The Australian monthly inflation indicator surprised to the upside as inflation increased for a third consecutive month. This was less than 24 hours after Canada released a similar surprise. These figures underscore a fear that global inflation is rising again.

Such a scenario would mean central banks might have to raise rates again or stay at elevated rates for even longer. This would push up bond yields, which in turn would weigh on stocks and slow economic growth. "Bonds are selling off, and yields are rising after Australian inflation data spooked the market," says Kathleen Brooks, an analyst at XTB.

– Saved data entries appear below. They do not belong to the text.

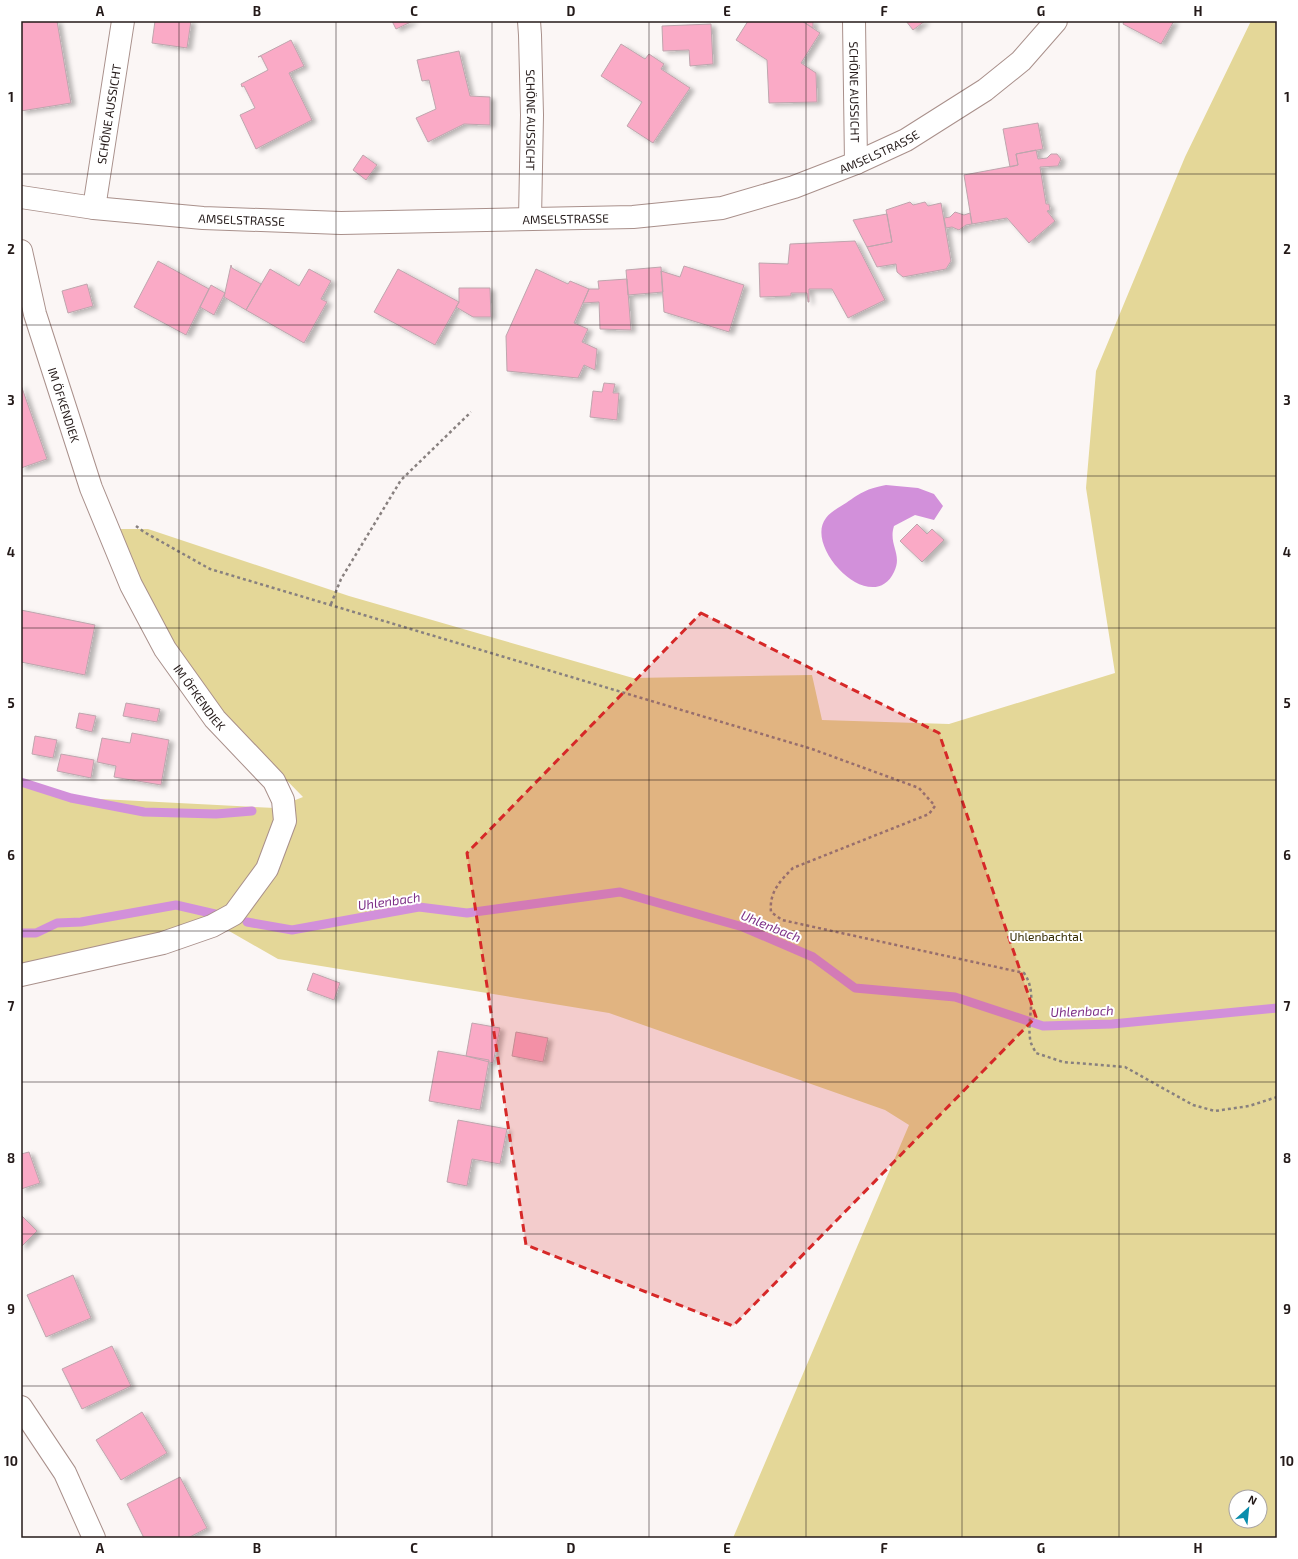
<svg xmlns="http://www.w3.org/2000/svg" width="1298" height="1559" font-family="'Exo 2',sans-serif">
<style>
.green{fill:#e4d798;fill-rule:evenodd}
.water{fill:#d290da}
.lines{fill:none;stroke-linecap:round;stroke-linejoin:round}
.stream{stroke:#d290da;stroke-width:9}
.building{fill:#faaac6;stroke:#bea5ad;filter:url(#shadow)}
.minor-casing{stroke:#a9908b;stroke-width:24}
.path{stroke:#88807f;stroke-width:2.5;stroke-dasharray:3 3;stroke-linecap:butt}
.minor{stroke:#fff;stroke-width:22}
.marked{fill:#d62828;fill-opacity:0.2;stroke:#d62828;stroke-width:3;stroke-dasharray:8 5;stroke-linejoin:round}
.grid{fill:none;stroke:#241a19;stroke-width:1;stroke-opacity:0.55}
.labels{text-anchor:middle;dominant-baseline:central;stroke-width:4;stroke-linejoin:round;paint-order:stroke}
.street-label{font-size:12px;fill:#241a19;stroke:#fff}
.park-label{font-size:12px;fill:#342b00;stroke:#fff}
.water-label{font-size:13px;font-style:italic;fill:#7d3087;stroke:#fff}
.neatline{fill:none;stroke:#241a19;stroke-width:1.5}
.grid-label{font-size:13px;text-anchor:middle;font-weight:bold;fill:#241a19}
</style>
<defs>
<filter id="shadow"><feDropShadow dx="4.5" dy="2.5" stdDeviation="2" flood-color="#0004"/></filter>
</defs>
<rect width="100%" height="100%" fill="#fbf6f5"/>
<!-- green -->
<path class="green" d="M 1251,21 L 1277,21 L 1277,1538 L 733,1538 L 909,1125 L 885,1110 L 609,1013 L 278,959 L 210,920 L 21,971 L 21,781 L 81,798 L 275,808 L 303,797 L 217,709 L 174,643 L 114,529 L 148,529 L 349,596 L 633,678 L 812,675 L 822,720 L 949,724 L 1115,673 L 1086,488 L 1096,371 L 1185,157 ZM 1236,1497 L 1260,1497 L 1260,1521 L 1236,1521 Z"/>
<!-- water -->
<path class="water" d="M 886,485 L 918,488 L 934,494 L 943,506 L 934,520 L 915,515 L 894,526 C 888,545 903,554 894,572 C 872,618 803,547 826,518 C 830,512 840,507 846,503 C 862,492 866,489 886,485 Z"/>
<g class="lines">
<!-- stream -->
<path class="stream" d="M 21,782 L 71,798 L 144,812 L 216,814 L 252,811
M 247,922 L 292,930 L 419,907 L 467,913 L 620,892 L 743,927 L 813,957 L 855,988 L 955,997 L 1043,1026 L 1112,1024 L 1277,1008
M 21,933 L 36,933 L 57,923 L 81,922 L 176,905 L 215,914"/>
</g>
<!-- building -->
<path class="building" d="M 21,21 L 57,21 L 71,103 L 21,111 Z
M 155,21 L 191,21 L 187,48 L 152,43 Z
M 392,21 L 413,21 L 396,29 Z
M 748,21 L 802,21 L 820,33 L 801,63 L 816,73 L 817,102 L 769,103 L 767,60 L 736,40 Z
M 802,21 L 813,21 L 813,28 Z
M 906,21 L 925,21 L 913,30 Z
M 1124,21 L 1174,21 L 1161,44 L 1123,24 Z
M 711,24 L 713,64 L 690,66 L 689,50 L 663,51 L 662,26 Z
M 291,40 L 304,66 L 289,73 L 312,120 L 256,149 L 240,115 L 255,108 L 244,86 L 242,87 L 241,84 L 268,70 L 261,56 L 258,57 Z
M 621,44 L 645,59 L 649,54 L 664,64 L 661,69 L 690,88 L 653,143 L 627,126 L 642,102 L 601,76 Z
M 459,51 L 470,96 L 490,97 L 490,125 L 464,124 L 428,142 L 416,118 L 436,109 L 429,80 L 422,81 L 417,60 Z
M 1038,123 L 1043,149 L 1016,154 L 1018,165 L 1010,167 L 1003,129 Z
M 1036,150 L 1038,159 L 1047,158 L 1051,154 L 1057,154 L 1061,159 L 1058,166 L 1040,167 L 1046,204 L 1049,204 L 1050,210 L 1047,211 L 1055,221 L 1029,243 L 1007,218 L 972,224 L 964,175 L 1018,165 L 1016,154 Z
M 363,155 L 377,165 L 366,180 L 353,170 Z
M 910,202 L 913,205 L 925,202 L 928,206 L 941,203 L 951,261 L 946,269 L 903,277 L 897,272 L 896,264 L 877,267 L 867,247 L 892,242 L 886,210 Z
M 955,212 L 964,215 L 970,213 L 972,224 L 966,225 L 959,230 L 952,227 L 946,228 L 944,218 L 950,217 Z
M 887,214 L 892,242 L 867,247 L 853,220 Z
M 855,241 L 885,300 L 848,318 L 832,289 L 809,289 L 809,302 L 808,302 L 807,293 L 791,293 L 791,296 L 760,297 L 759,263 L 788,264 L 790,244 Z
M 158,261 L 209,289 L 186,335 L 134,307 Z
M 231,265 L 232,268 L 261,284 L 246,310 L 224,297 Z
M 684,266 L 744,285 L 729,332 L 664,312 L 661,271 L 680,277 Z
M 661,267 L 663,292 L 628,295 L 626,270 Z
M 270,269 L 299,286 L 309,269 L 331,281 L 321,299 L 327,302 L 304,343 L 246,310 Z
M 398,269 L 459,302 L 435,345 L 374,312 Z
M 536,269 L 568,284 L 570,281 L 589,289 L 574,323 L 588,329 L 582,342 L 597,349 L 595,370 L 584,365 L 578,378 L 507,371 L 506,336 Z
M 627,279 L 631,330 L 600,329 L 599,302 L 583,303 L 589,289 L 599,289 L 598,281 Z
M 87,284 L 93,306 L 68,313 L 62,291 Z
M 211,285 L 225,293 L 214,315 L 200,307 Z
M 459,288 L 490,288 L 491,317 L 473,317 L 456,307 L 459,302 Z
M 604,383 L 615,384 L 613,393 L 619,393 L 617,420 L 590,417 L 593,391 L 602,392 Z
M 21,385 L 47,459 L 21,468 Z
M 917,524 L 927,534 L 932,529 L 944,540 L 922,562 L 900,541 Z
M 21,610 L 95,625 L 85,675 L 21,662 Z
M 126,703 L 160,709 L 157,722 L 123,716 Z
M 79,713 L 96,716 L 92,732 L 76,728 Z
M 132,733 L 169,740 L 161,785 L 114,777 L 116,766 L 97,762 L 102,738 L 130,743 Z
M 35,736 L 57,740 L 53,758 L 32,754 Z
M 61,754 L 94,760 L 91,778 L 57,771 Z
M 313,973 L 340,983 L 334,1000 L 307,990 Z
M 472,1023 L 500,1028 L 493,1063 L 466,1056 Z
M 516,1032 L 548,1038 L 543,1062 L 512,1056 Z
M 438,1051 L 489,1060 L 480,1110 L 429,1101 Z
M 458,1120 L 507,1129 L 500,1164 L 472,1159 L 467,1186 L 447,1182 Z
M 29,1152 L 40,1183 L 21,1189 L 21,1154 Z
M 21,1215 L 37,1231 L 21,1247 Z
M 73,1275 L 91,1318 L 46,1337 L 27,1295 Z
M 112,1346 L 131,1386 L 82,1409 L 62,1369 Z
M 142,1412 L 167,1453 L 121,1480 L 96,1440 Z
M 180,1477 L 207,1528 L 188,1538 L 144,1538 L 127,1504 Z"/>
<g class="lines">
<!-- minor casing -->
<g class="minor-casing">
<g id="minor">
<path id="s1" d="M 529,21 L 530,35 L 532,115 L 530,219"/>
<path id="s2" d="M 854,21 L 856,163"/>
<path id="s3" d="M 21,197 L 94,208 L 203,218 L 341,223 L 633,217 L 722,208 L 794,187 L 856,163 L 906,140 L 985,90 L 1021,61 L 1056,21"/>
<path id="s4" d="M 94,208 L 123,21"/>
<path id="s5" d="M 21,251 L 35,314 L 91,488 L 131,585 L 165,649 L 215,719 L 274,781 L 283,800 L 285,821 L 267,869 L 234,914 L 212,926 L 163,943 L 21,975"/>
<path d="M 21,1407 L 65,1473 L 94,1538"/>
</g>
</g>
<!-- path -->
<path class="path" d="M 136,526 L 144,532 L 210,569 L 812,749 L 919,788 L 935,806 L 929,814 L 793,868 C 780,881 769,892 771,912 L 782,920 L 1024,973 C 1038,993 1027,1017 1030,1038 C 1030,1043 1034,1049 1036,1053 L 1063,1062 L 1125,1067 L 1193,1105 L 1215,1111 L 1249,1106 L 1277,1097
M 331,604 L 341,579 L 401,480 L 471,412"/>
<!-- minor -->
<use href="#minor" class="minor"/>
</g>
<!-- marked area -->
<path class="marked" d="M 701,613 L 939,733 L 1036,1017 L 733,1326 L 526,1245 L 467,853 Z"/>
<!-- grid -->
<path class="grid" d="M 179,21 L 179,1538M 336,21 L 336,1538M 492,21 L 492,1538M 649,21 L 649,1538M 806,21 L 806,1538M 962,21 L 962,1538M 1119,21 L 1119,1538M 21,174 L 1277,174M 21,325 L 1277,325M 21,476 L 1277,476M 21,628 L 1277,628M 21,780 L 1277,780M 21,931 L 1277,931M 21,1082 L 1277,1082M 21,1234 L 1277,1234M 21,1386 L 1277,1386"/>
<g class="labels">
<!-- street labels -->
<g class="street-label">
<text stroke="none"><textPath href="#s2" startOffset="71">SCHÖNE AUSSICHT</textPath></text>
<text stroke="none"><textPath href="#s4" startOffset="95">SCHÖNE AUSSICHT</textPath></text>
<text stroke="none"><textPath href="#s1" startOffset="99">SCHÖNE AUSSICHT</textPath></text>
<text stroke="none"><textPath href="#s3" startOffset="870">AMSELSTRASSE</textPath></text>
<text stroke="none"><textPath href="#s3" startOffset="222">AMSELSTRASSE</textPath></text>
<text stroke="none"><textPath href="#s3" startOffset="546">AMSELSTRASSE</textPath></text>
<text stroke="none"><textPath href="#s5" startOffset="160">IM ÖFKENDIEK</textPath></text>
<text stroke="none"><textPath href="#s5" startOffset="484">IM ÖFKENDIEK</textPath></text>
</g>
<!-- park labels -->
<g class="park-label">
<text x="1046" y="936">Uhlenbachtal</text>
</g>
<!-- water labels -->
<g class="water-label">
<text transform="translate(389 901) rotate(-8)">Uhlenbach</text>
<text transform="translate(771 926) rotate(22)">Uhlenbach</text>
<text transform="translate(1082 1011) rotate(-2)">Uhlenbach</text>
</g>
</g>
<!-- border -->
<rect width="1298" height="1559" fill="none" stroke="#ffffff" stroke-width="44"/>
<!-- north arrow -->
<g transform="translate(1248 1509) rotate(27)"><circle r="19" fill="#ffffff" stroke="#a7a3a3"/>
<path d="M0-3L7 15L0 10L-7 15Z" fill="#0a8dac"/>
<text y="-6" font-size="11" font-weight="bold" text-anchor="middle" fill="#241a19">N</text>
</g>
<rect x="22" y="22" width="1254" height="1515" class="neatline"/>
<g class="grid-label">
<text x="100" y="16">A</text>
<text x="257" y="16">B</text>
<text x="414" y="16">C</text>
<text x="571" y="16">D</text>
<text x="727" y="16">E</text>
<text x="884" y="16">F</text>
<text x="1041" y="16">G</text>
<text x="1198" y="16">H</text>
<text x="11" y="102">1</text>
<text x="1287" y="102">1</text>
<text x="11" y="254">2</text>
<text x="1287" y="254">2</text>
<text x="11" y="405">3</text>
<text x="1287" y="405">3</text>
<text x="11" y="557">4</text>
<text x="1287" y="557">4</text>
<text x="11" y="708">5</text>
<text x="1287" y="708">5</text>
<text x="11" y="860">6</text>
<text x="1287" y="860">6</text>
<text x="11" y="1011">7</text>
<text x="1287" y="1011">7</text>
<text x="11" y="1163">8</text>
<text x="1287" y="1163">8</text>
<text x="11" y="1314">9</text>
<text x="1287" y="1314">9</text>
<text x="11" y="1466">10</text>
<text x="1287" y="1466">10</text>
<text x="100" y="1553">A</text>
<text x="257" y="1553">B</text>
<text x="414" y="1553">C</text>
<text x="571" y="1553">D</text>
<text x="727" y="1553">E</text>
<text x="884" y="1553">F</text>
<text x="1041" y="1553">G</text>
<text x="1198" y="1553">H</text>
</g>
</svg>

Above: Australian 10-year bond yields surged by the biggest amount since March 2023.


The Pound to Euro exchange rate fell 0.20% on Wednesday and is sustaining the loss at 1.1812 at the time of writing on Thursday. If this weekend's French election passes without fanfare, we look for a break below 1.18.

The Pound to Dollar exchange rate dropped half a per cent to 1.2616. "GBP plummeted and dropped to 1.2616. Downward momentum is picking up again, and a break of 1.2600 would not be surprising. The next level to watch below 1.2600 is at 1.2550," says Quek Ser Leang, Markets Strategist at UOB.

"The trade-weighted dollar remains an unstoppable juggernaut as Fed officials make aggressive noises and conditions elsewhere continue to favour currency weakness," says Karl Schamotta, Chief Market Strategist at Corpay.



"Risk sentiment has drained from financial markets," says Brooks. "The root cause of the sell-off appears to be twofold: 1, the bond market, which is also selling off... 2, concerns about the Fed pushing rate cuts further out to the future."

Recent appearances by Federal Reserve officials have only added upward pressure to yields and stoked market anxieties.

"Fed officials remain hawkish," says Dr. Win Thin, Global Head of Markets Strategy at Brown Brothers Harriman.

Federal Reserve policy setter Michelle Bowman said, "we are still not yet at the point where it is appropriate to lower the policy rate. Given the risks and uncertainties regarding my economic outlook, I will remain cautious in my approach to considering future changes in the stance of policy."

She also revealed that she is one of several Federal Reserve policy setters who sees no cuts this year, making her one of four Fed policymakers who think rates will remain unchanged.

According to projections released by the Fed on June 12, seven of her colleagues see one cut, and eight see two cuts.

"I remain willing to raise the target range for the federal funds rate at a future meeting should progress on inflation stall or even reverse," said Bowman.